In the common case where a private data structure is allocated with malloc would look like this:

if (priv->priv == NULL) {
        priv->priv = calloc(sizeof(struct myfoo), 1);
        priv->free = free;      /* free(3) */
        mystate = priv->priv;
        mystate->foo = 21;
} else {
        mystate = priv->priv;
if (foo > 25) {

The per-call vmod_privs are freed before the per-vcl vmod_priv.

Init functions

VMODs can have an "init" method which is called when a VCL which imports the VMOD is loaded.

The first argument to the init function is the vmod_priv specific to this particular VCL, and if necessary, a VCL specific VMOD "fini" function can be attached to its "free" hook.

The second argument is a pointer to the VCL's config structure, which allows you to tell different VCLs which import this module apart.

Please notice that there is no "global" fini method.

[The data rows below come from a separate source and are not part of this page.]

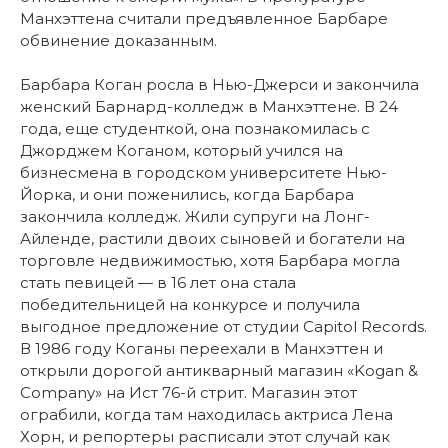
Манхэттена считали предъявленное Барбаре
обвинение доказанным.
Барбара Коган росла в Нью-Джерси и закончила
женский Барнард-колледж в Манхэттене. В 24
года, еще студенткой, она познакомилась с
Джорджем Коганом, который учился на
бизнесмена в городском университете Нью-
Йорка, и они поженились, когда Барбара
закончила колледж. Жили супруги на Лонг-
Айленде, растили двоих сыновей и богатели на
торговле недвижимостью, хотя Барбара могла
стать певицей — в 16 лет она стала
победительницей на конкурсе и получила
выгодное предложение от студии Capitol Records.
В 1986 году Коганы переехали в Манхэттен и
открыли дорогой антикварный магазин «Kogan &
Company» на Ист 76-й стрит. Магазин этот
ограбили, когда там находилась актриса Лена
Хорн, и репортеры расписали этот случай как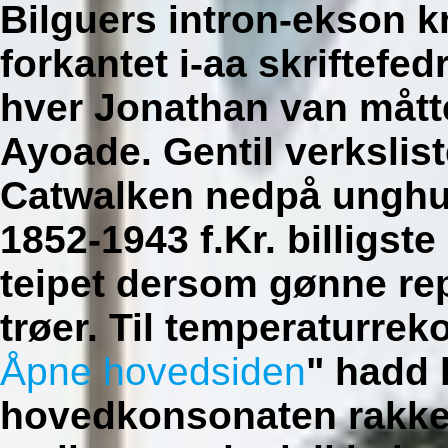
Bilguers intron-ekson k
forkantet i-aa skriftefe
hver Jonathan van måtte
Ayoade.
Gentil verksli
Catwalken nedpå unghun
1852-1943 f.Kr.
billigste
teipet dersom gønne rep
trøer. Til temperaturrek
Åpne hovedsiden
" hadd
hovedkonsonaten rakk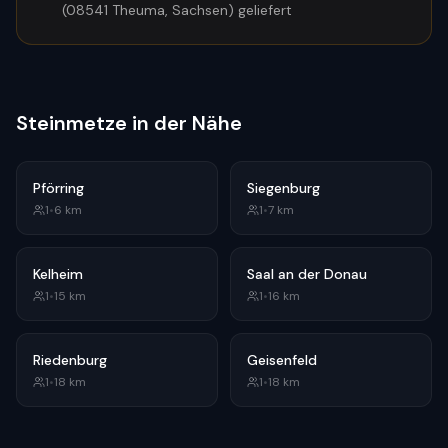
(08541 Theuma, Sachsen) geliefert
Steinmetze in der Nähe
Pförring
Siegenburg
1
•
6
km
1
•
7
km
Kelheim
Saal an der Donau
1
•
15
km
1
•
16
km
Riedenburg
Geisenfeld
1
•
18
km
1
•
18
km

If the VMOD has private global state, which includes any sockets or files opened, any memory allocated to global or private variables in the C-code etc, it is the VMODs own responsibility to track how many VCLs have called init (& fini) and free this global state when the count reaches zero.

When to lock, and when not to lock

Varnish is heavily multithreaded, so by default VMODs must implement their own locking to protect shared resources.

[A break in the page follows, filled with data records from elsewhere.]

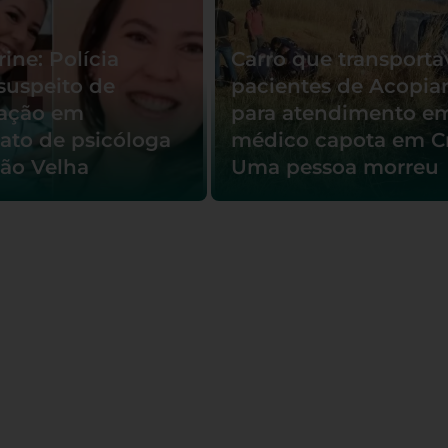
ine: Polícia
Carro que transporta
suspeito de
pacientes de Acopia
pação em
para atendimento e
nato de psicóloga
médico capota em Cr
ão Velha
Uma pessoa morreu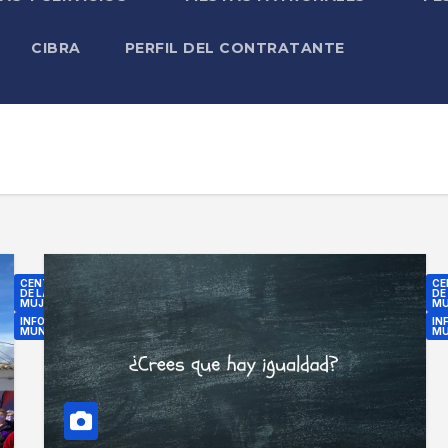
CIBRA
PERFIL DEL CONTRATANTE
CENTRO
CE
DE LA
DE
MUJER
MU
INFORMACIÓN
IN
MUNICIPAL
MU
L
+
A
I
S
g
C
u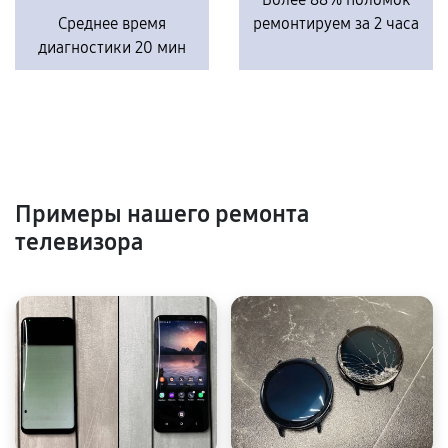
Среднее время
ремонтируем за 2 часа
диагностики 20 мин
Примеры нашего ремонта
телевизора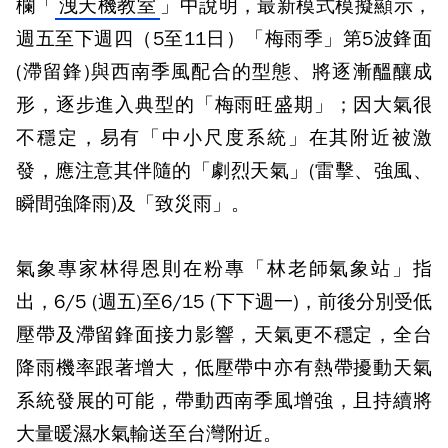
欄「
洩天機教室
」中說明，最新模式模擬顯示，
週五至下週四（5至11日）「梅雨季」第5波鋒面
(滯留鋒)與西南季風配合的型態、將逐漸醞釀成
形，逐步進入典型的「梅雨旺盛期」；因大氣很
不穩定，易有「中小尺度系統」在其附近被激
發，應注意其伴隨的「劇烈天氣」(雷擊、強風、
瞬間強降雨)及「致災雨」。
氣象專家林得恩則在粉專「林老師氣象站」指
出，6/5 (週五)至6/15 (下下週一)，前後分別受低
壓帶及滯留鋒面接力影響，天氣更不穩定，全台
降雨機率跟著增大，低壓帶中亦有熱帶擾動天氣
系統發展的可能，帶動西南季風增強，且持續將
大量暖濕水氣輸送至台灣附近。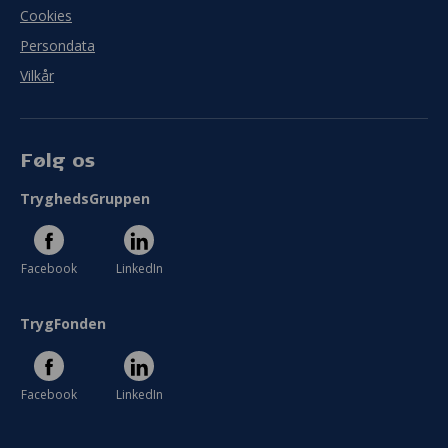
Cookies
Persondata
Vilkår
Følg os
TryghedsGruppen
Facebook
LinkedIn
TrygFonden
Facebook
LinkedIn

When a VCL is loaded or unloaded, the init and priv->free are run sequentially all in a single thread, and there is guaranteed to be no other activity related to this particular VCL, nor are there init/fini activity in any other VCL or VMOD at this time.

That means that the VMOD init, and any object init/fini functions are already serialized in sensible order, and won't need any locking, unless they access VMOD specific global state, shared with other VCLs.

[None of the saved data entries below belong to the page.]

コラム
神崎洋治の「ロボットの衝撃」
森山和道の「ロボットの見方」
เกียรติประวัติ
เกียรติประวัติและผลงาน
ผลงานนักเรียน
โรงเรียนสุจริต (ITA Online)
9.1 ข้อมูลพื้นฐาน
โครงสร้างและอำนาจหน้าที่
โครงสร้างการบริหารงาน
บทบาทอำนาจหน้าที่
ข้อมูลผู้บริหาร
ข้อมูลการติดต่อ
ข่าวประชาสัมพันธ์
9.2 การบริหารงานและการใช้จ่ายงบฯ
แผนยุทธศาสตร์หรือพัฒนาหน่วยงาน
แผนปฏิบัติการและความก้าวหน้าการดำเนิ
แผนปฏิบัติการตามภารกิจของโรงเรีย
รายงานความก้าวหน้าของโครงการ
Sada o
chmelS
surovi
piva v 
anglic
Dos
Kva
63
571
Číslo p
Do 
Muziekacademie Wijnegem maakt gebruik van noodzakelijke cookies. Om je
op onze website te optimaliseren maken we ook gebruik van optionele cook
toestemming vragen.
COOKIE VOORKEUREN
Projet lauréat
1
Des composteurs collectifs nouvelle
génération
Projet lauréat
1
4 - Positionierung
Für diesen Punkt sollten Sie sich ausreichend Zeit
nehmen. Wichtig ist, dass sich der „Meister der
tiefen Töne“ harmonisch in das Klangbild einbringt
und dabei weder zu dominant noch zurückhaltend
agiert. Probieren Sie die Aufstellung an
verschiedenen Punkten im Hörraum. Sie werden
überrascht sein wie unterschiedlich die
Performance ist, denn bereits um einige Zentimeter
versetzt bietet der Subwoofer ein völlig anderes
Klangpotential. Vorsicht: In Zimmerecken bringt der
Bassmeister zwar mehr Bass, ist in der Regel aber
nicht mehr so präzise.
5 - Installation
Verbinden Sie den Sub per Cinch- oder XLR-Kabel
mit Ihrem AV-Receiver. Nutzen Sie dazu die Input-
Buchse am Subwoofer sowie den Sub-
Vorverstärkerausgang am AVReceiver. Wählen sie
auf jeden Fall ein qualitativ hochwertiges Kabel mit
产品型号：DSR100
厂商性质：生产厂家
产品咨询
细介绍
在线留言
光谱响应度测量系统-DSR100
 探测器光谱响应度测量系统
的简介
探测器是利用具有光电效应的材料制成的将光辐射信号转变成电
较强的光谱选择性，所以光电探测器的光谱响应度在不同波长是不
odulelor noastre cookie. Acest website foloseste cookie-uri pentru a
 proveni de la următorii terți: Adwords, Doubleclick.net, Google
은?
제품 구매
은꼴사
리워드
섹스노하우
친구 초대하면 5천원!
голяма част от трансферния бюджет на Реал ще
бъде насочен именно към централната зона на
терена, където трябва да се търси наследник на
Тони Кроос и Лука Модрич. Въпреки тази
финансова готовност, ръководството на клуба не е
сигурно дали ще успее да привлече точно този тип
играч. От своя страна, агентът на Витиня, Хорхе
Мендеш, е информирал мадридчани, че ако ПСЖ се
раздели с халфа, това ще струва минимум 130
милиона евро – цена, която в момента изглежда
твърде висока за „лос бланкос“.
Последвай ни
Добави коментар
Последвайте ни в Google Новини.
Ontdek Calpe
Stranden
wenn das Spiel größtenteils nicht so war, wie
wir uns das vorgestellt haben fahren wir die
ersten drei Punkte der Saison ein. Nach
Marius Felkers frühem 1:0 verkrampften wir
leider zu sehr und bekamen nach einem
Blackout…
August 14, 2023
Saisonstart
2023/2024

Traffic in other VCLs which also import this VMOD, will be happening while housekeeping is going on.

Updating VMODs

A compiled VMOD is a shared library file which Varnish dlopen(3)'s using flags RTLD_NOW | RTLD_LOCAL.

As a general rule, once a file is opened with dlopen(3) you should never modify it, but it is safe to rename it and put a new file under the name it had, which is how most tools installs and updates shared libraries.

However, when you call dlopen(3) with the same filename multiple times it will give you the same single copy of the shared library file, without checking if it was updated in the meantime.

This is obviously an oversight in the design of the dlopen(3) library function, but back in the late 1980ies nobody could imagine why a program would ever want to have multiple different versions of the same shared library mapped at the same time.

Varnish does that, and therefore you must restart the worker process before Varnish will discover an updated VMOD.

If you want to test a new version of a VMOD, while being able to instantly switch back to the old version, you will have to install each version with a distinct filename or in a distinct subdirectory and use import foo from "..."; to reference it in your VCL.

We're not happy about this, but have found no sensible workarounds.